- Source records
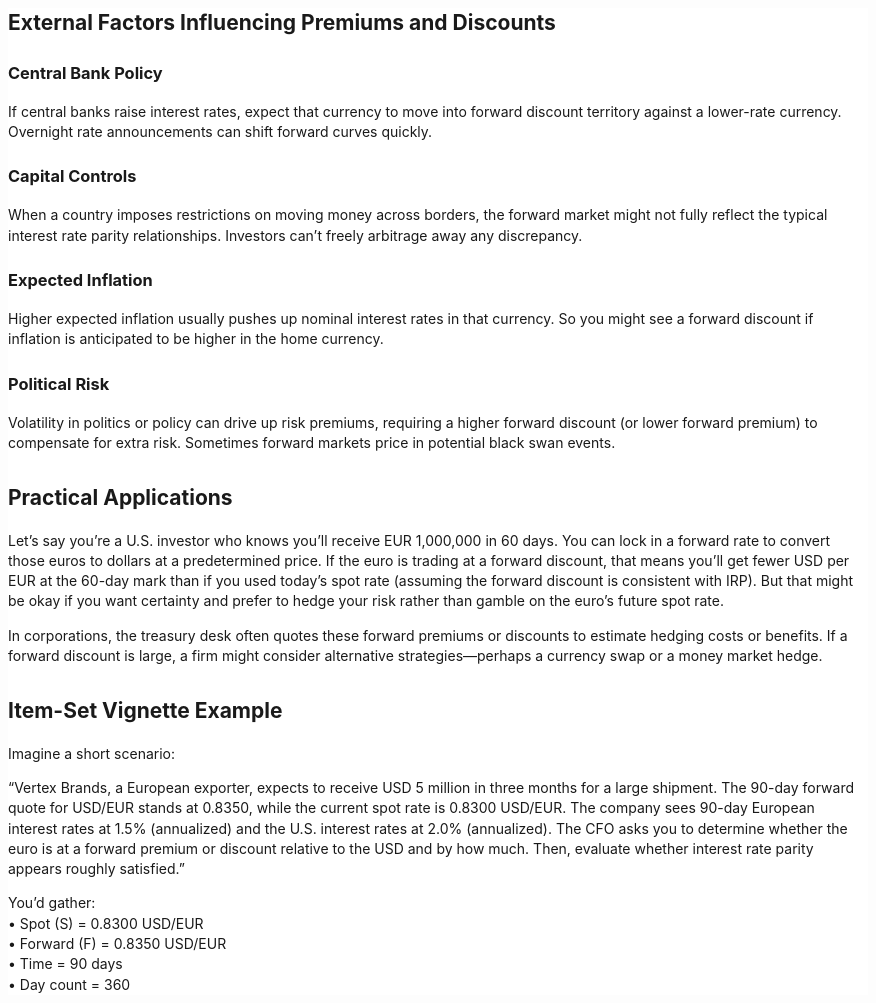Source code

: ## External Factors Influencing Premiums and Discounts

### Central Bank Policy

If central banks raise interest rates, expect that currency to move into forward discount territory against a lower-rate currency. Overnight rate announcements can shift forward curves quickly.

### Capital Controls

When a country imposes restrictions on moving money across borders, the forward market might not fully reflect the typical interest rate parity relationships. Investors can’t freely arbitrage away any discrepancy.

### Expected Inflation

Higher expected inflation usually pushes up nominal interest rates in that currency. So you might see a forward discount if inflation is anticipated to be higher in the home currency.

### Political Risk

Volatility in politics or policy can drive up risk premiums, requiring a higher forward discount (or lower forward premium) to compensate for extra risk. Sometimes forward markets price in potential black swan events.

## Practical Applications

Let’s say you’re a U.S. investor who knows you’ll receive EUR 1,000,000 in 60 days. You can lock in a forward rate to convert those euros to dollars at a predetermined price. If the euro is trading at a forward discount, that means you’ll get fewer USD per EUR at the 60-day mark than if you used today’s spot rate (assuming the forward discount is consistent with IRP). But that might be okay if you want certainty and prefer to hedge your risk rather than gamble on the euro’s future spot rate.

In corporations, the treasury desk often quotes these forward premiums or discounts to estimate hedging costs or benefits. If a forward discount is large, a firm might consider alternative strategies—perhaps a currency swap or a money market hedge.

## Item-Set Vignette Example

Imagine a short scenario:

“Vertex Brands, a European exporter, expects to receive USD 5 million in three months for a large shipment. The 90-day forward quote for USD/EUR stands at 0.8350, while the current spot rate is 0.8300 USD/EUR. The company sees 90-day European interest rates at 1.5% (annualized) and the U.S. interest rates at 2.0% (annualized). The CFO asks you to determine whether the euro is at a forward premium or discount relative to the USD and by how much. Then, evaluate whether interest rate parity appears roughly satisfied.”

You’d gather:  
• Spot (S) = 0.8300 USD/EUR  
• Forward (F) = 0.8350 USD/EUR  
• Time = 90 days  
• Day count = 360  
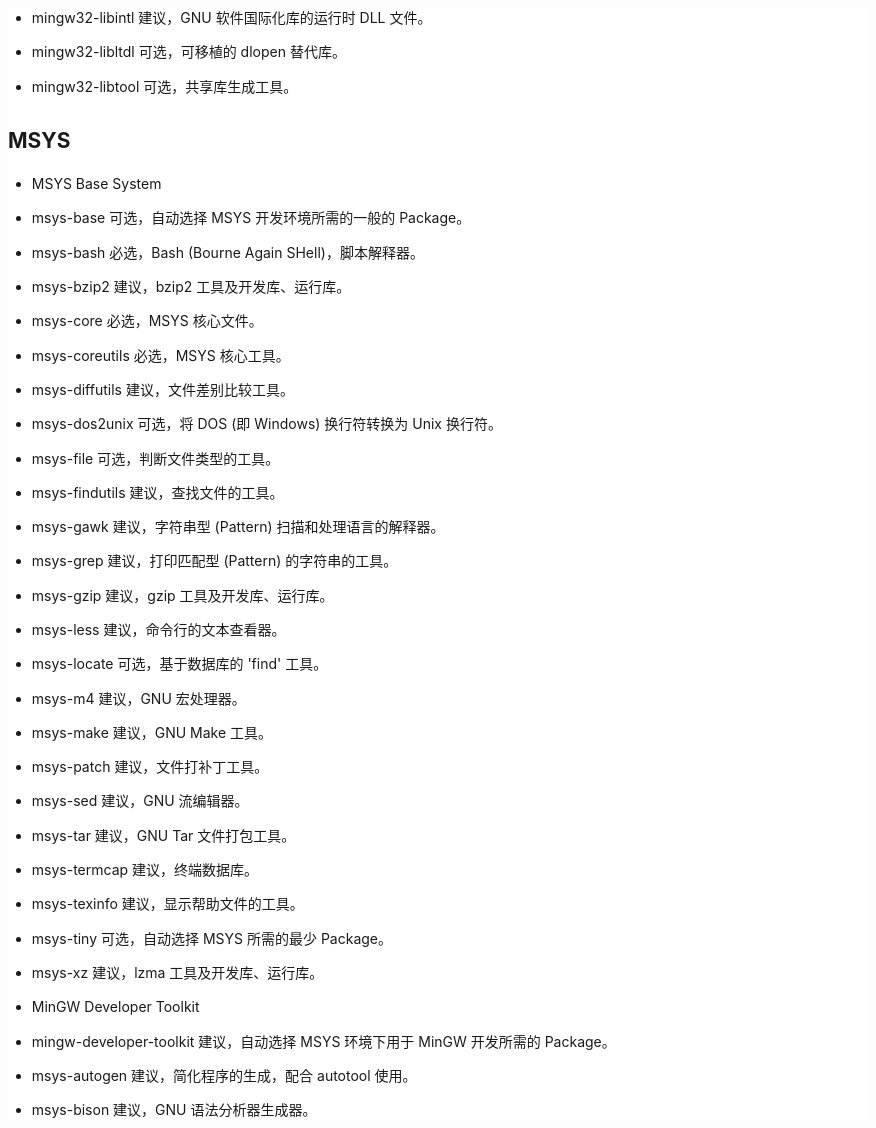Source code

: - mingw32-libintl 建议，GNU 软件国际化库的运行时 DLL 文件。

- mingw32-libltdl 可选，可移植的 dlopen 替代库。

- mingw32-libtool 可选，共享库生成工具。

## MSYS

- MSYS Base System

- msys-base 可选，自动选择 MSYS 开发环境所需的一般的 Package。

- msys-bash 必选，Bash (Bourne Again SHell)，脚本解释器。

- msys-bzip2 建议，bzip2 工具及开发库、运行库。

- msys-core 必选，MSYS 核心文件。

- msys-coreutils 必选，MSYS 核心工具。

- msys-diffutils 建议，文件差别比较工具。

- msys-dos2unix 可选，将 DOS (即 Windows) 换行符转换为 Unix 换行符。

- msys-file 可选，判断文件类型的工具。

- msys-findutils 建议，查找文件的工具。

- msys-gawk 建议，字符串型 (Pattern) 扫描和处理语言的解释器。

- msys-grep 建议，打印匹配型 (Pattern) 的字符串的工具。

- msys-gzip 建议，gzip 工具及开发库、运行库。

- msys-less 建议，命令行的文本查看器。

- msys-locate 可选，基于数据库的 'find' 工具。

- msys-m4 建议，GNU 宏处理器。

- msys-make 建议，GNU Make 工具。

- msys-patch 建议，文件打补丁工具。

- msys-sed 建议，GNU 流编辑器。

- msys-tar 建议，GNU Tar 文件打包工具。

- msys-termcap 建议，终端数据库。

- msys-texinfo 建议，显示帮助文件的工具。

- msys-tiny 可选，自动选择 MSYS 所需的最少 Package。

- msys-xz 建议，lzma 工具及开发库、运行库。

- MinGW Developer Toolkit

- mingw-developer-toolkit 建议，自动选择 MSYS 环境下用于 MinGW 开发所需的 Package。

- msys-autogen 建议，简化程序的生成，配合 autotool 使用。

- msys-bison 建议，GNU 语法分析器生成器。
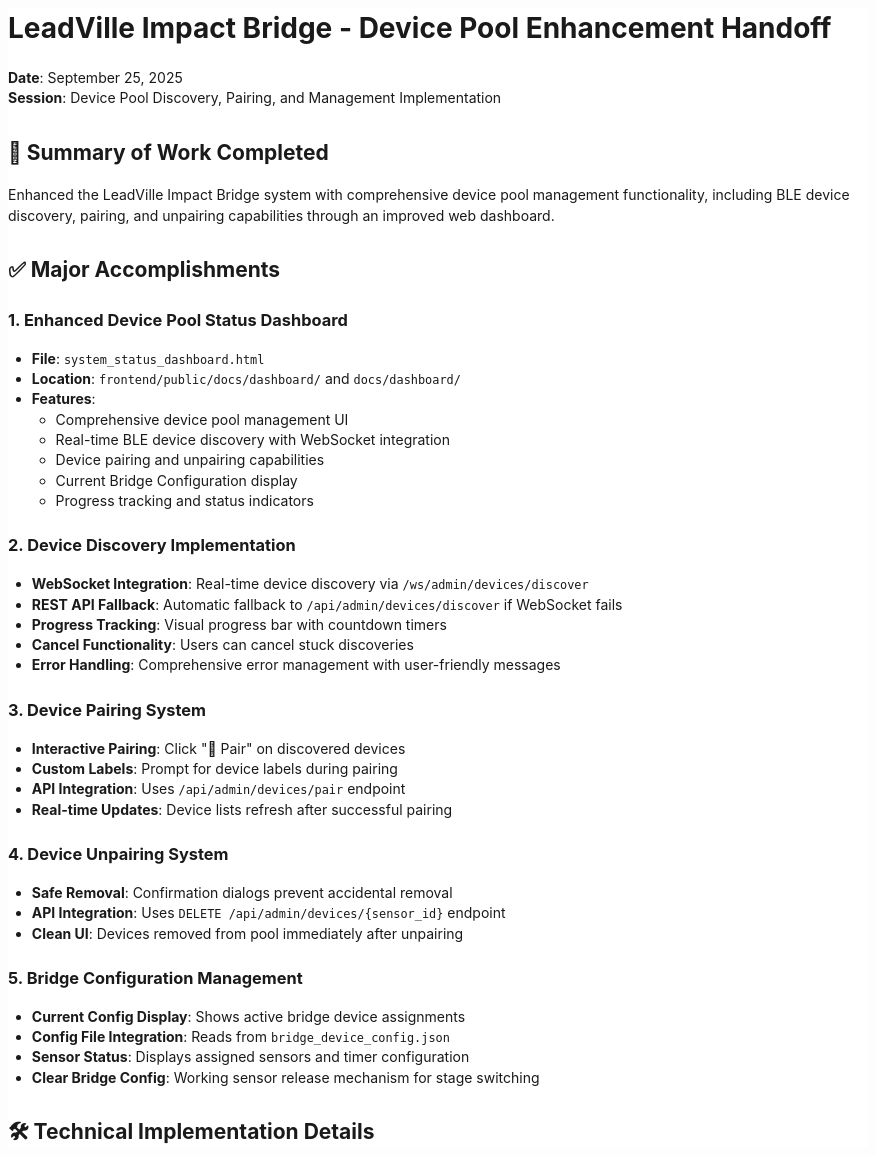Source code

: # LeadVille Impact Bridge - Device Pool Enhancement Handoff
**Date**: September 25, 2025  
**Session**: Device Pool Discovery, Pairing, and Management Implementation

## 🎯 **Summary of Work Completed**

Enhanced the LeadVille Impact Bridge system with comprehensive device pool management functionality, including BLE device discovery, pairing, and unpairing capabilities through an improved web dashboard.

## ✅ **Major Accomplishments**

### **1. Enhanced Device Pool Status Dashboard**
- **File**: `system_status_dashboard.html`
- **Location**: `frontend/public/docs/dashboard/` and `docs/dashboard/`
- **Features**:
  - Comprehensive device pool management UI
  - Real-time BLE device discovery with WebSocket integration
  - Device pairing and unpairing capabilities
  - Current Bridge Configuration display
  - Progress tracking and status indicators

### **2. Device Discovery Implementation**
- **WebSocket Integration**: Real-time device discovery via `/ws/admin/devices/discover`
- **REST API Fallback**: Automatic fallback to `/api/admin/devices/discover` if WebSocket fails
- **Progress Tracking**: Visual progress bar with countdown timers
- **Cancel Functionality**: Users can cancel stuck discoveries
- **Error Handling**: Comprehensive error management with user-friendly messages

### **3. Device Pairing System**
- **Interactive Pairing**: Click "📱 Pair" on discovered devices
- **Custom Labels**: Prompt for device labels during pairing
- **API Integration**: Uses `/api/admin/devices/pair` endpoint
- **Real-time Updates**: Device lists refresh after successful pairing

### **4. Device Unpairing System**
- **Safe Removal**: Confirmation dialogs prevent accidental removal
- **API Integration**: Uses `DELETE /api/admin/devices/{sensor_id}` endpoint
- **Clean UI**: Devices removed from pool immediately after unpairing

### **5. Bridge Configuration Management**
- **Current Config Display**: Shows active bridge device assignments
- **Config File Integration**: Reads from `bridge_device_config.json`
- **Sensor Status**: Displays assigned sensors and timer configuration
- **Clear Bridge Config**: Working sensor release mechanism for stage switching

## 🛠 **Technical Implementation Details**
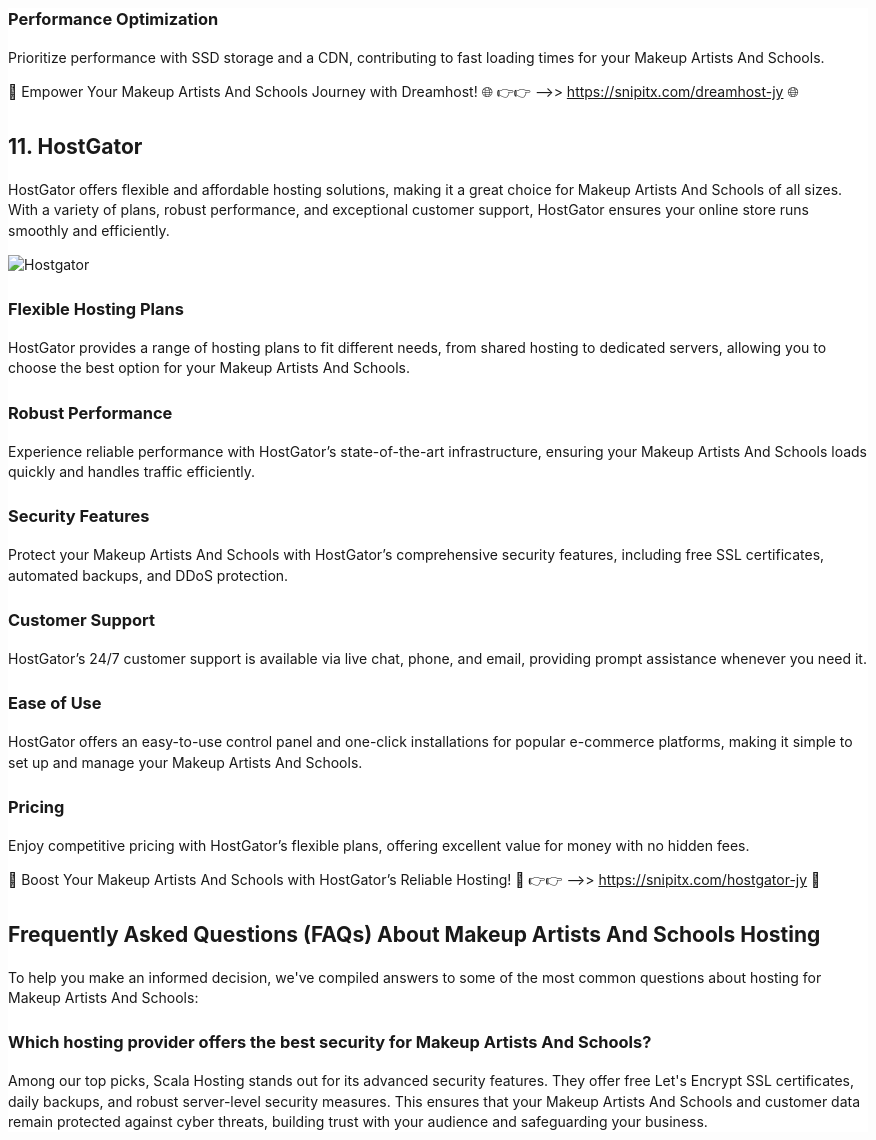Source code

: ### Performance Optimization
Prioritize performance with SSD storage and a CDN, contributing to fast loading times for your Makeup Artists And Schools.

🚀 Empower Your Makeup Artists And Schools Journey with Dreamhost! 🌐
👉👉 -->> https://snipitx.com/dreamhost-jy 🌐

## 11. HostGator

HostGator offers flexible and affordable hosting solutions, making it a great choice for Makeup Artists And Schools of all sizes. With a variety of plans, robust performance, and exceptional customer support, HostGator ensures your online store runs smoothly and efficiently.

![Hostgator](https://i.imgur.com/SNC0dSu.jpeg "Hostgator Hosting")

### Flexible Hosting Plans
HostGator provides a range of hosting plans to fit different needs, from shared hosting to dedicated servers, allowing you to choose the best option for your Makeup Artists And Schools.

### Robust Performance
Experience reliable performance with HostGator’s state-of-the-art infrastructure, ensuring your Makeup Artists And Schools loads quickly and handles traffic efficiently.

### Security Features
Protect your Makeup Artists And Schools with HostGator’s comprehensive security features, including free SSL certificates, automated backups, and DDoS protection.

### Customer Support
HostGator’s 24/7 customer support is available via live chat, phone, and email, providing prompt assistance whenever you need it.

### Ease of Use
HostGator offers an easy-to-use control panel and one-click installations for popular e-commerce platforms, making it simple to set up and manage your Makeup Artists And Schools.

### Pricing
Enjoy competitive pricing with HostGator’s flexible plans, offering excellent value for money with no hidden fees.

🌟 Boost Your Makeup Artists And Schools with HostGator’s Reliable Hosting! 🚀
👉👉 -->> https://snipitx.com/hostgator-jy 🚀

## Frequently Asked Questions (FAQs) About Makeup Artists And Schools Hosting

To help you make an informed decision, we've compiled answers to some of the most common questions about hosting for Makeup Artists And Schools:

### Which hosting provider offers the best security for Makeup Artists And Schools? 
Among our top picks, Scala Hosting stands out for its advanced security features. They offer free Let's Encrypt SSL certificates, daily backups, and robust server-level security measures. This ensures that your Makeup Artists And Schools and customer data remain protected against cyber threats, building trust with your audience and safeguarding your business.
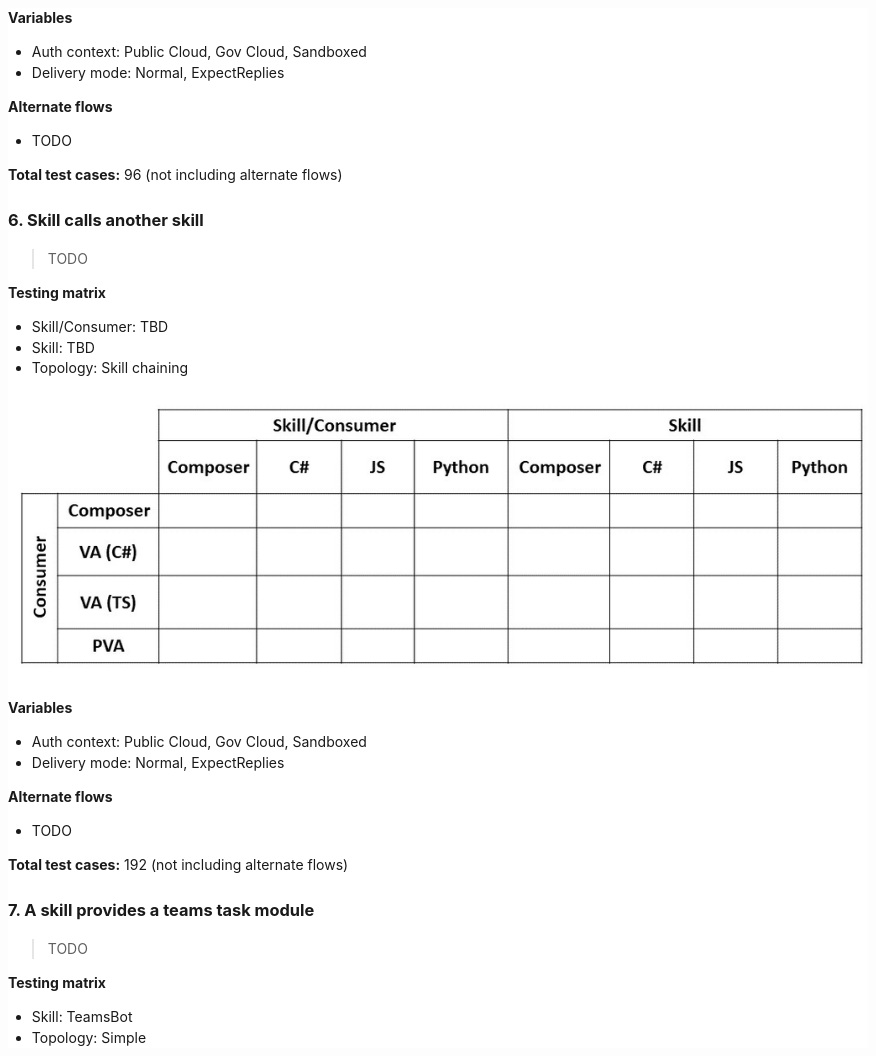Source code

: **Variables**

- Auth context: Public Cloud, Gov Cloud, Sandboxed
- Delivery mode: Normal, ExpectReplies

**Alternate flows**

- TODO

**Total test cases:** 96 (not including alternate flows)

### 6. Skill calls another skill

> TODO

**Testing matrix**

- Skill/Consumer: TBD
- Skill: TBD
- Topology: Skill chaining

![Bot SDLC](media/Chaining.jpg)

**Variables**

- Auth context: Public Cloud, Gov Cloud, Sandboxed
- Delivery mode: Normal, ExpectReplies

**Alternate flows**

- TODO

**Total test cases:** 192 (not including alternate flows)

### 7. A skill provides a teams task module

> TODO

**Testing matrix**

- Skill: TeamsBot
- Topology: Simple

- Written task
Reproduce the stretch from the line containing "Pool Enhancement Handoff" through the line containing "## ✅ **Major Accomplishments**", including both of those lines, and copy each line as it appears in the entries.

- Output of the exercise
: # LeadVille Impact Bridge - Device Pool Enhancement Handoff
**Date**: September 25, 2025  
**Session**: Device Pool Discovery, Pairing, and Management Implementation

## 🎯 **Summary of Work Completed**

Enhanced the LeadVille Impact Bridge system with comprehensive device pool management functionality, including BLE device discovery, pairing, and unpairing capabilities through an improved web dashboard.

## ✅ **Major Accomplishments**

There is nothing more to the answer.